Problems exist within forum of Friday Chapel

March 28, 2003

By Staff editorial

One of Baylor's oldest traditions and requirements, Chapel, has changed drastically over the last four years, developing from a Lariat-reading, homework-finishing period to a noble program that provides students with both a time of worship and an opportunity to hear from an ever-improving lineup of distinguished Christians. This fall, Chapel changes once again, becoming mandatory for all incoming freshmen and adding six Friday sessions.

Baylor faculty and staff would lead these sessions, in which groups of 20 to 25 students would discuss the week's visitors and message. The underlying idea, of course, is to help develop a sense of community for the newest members of the Baylor family by creating another opportunity for interaction.

Adding another day of Chapel obviously will not affect students' schedules too badly besides taking away a cherished hour of sleep.

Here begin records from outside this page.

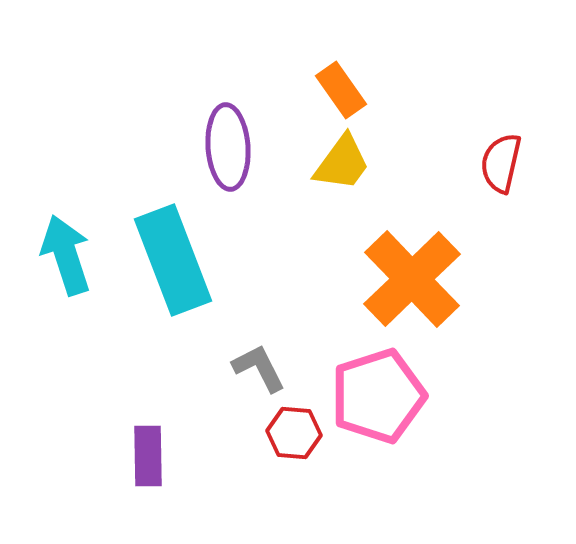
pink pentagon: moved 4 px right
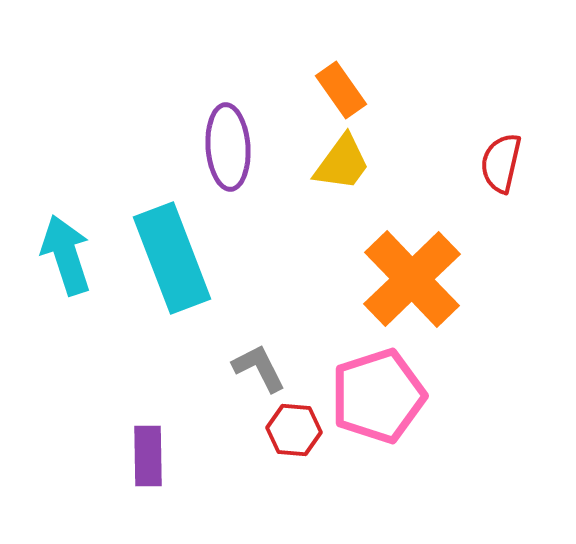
cyan rectangle: moved 1 px left, 2 px up
red hexagon: moved 3 px up
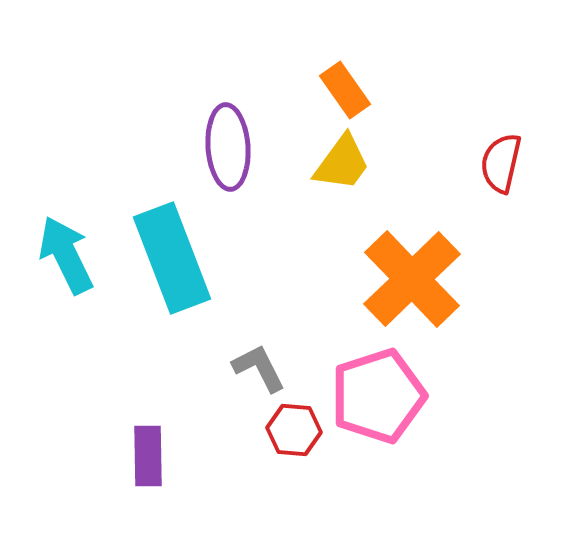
orange rectangle: moved 4 px right
cyan arrow: rotated 8 degrees counterclockwise
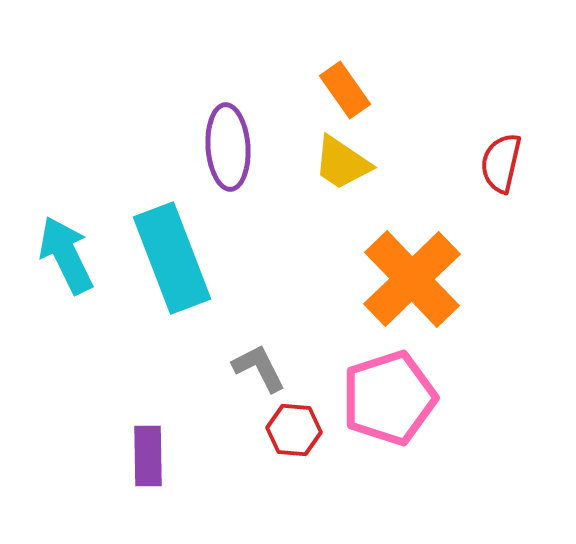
yellow trapezoid: rotated 88 degrees clockwise
pink pentagon: moved 11 px right, 2 px down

Six Fridays of small-group interaction followed by voluntary participation in covenant groups would not do them any harm, either.

However, the Lariat sees two potential problems with this small-group format on Fridays. First, these groups are not exactly what one might consider 'small.' 20-25 students is the size of many regular survey classes, and eliciting participation in those classes can be a difficult enough challenge already. As Dr. Todd Lake stated in the March 19 edition of the Lariat, 'it's been discovered that the more opportunities students have to interact with each other and to communicate with teachers, the better they can transition into college life.' If this is the case, then these groups may not be small enough to facilitate this kind of interaction.

Furthermore, these mandatory sessions only meet for the first six weeks of Chapel. While the Lariat lauds the goals of bringing freshmen together to discuss Chapel, the Chapel sessions throughout the rest of the semester can be equally as thought provoking as those in the first six weeks.